> **To-do item**
Please transcribe only the lines from the one holding "PPG, 13: 105.4 -> 105.5" through the final line of the data, both included, with no pictures.

> **Materials provided**
---

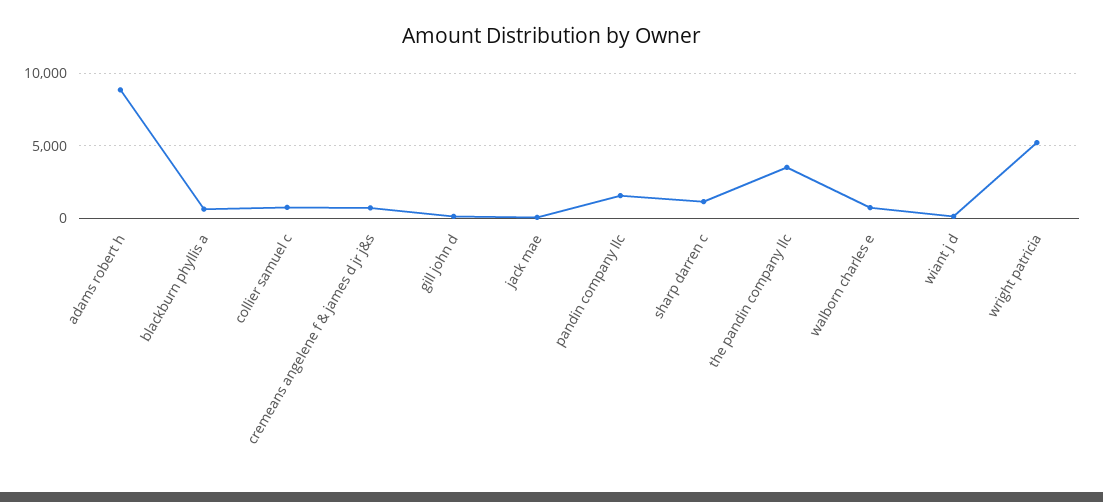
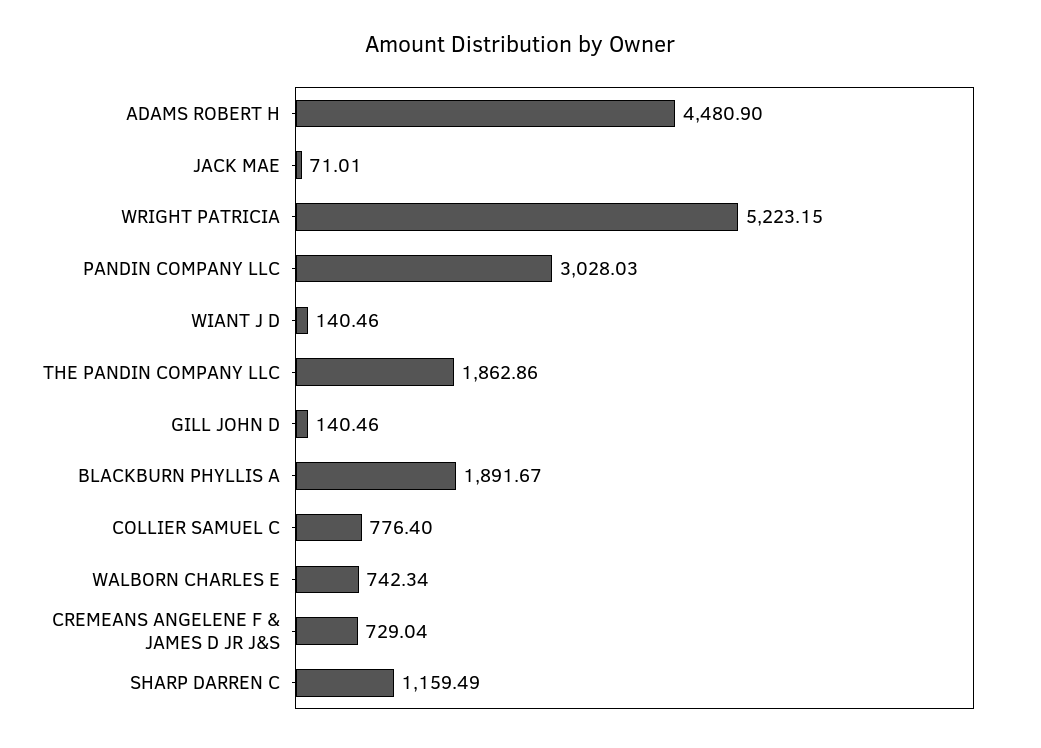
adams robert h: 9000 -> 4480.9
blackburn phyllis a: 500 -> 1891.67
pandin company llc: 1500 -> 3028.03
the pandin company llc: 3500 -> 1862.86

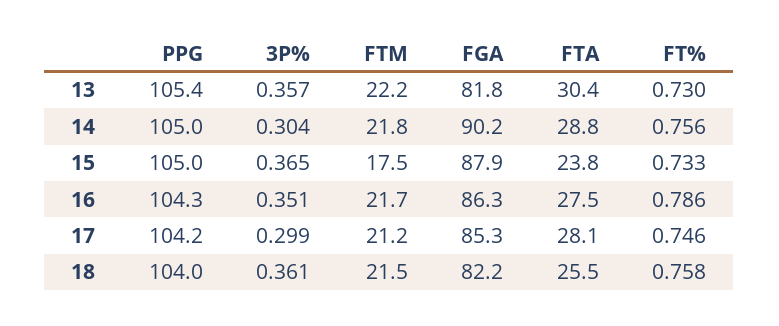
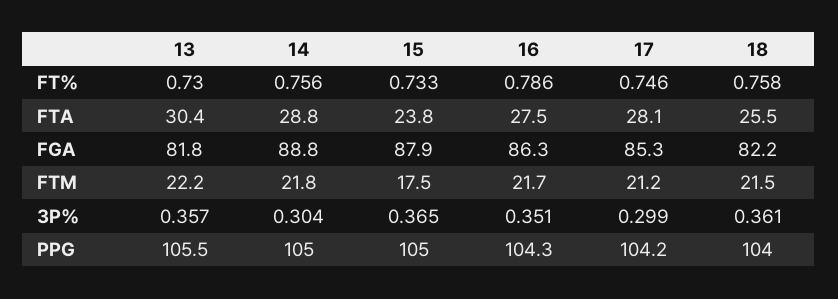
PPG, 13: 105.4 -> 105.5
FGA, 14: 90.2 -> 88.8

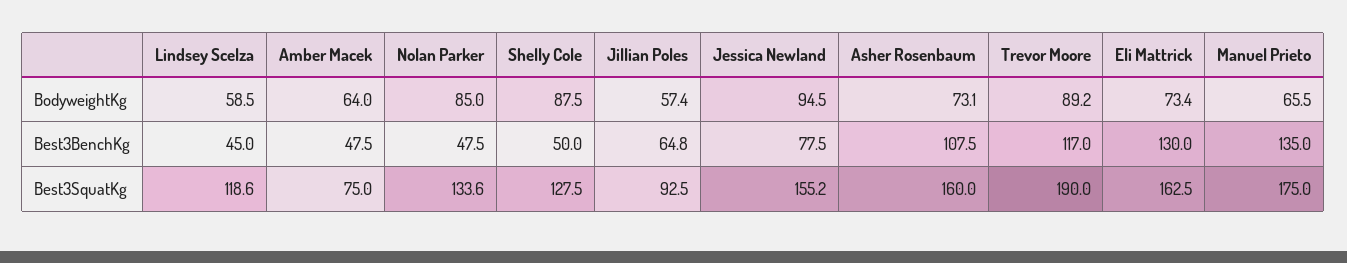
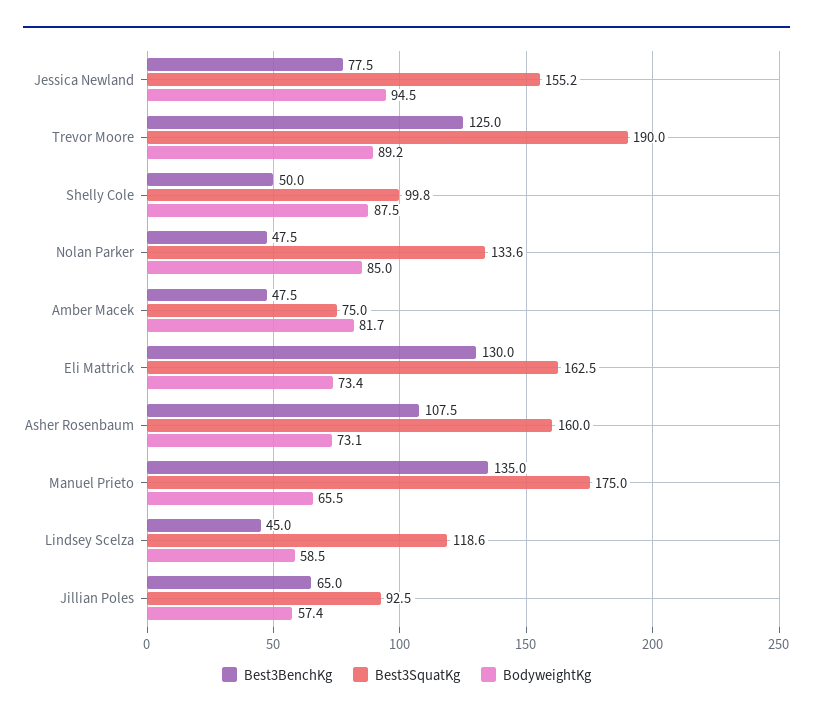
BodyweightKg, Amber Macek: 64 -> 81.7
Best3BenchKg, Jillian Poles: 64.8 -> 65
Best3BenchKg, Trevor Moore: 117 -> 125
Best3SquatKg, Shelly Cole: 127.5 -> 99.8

---

> **Exercise answer**
PPG, 13: 105.4 -> 105.5
FGA, 14: 90.2 -> 88.8

BodyweightKg, Amber Macek: 64 -> 81.7
Best3BenchKg, Jillian Poles: 64.8 -> 65
Best3BenchKg, Trevor Moore: 117 -> 125
Best3SquatKg, Shelly Cole: 127.5 -> 99.8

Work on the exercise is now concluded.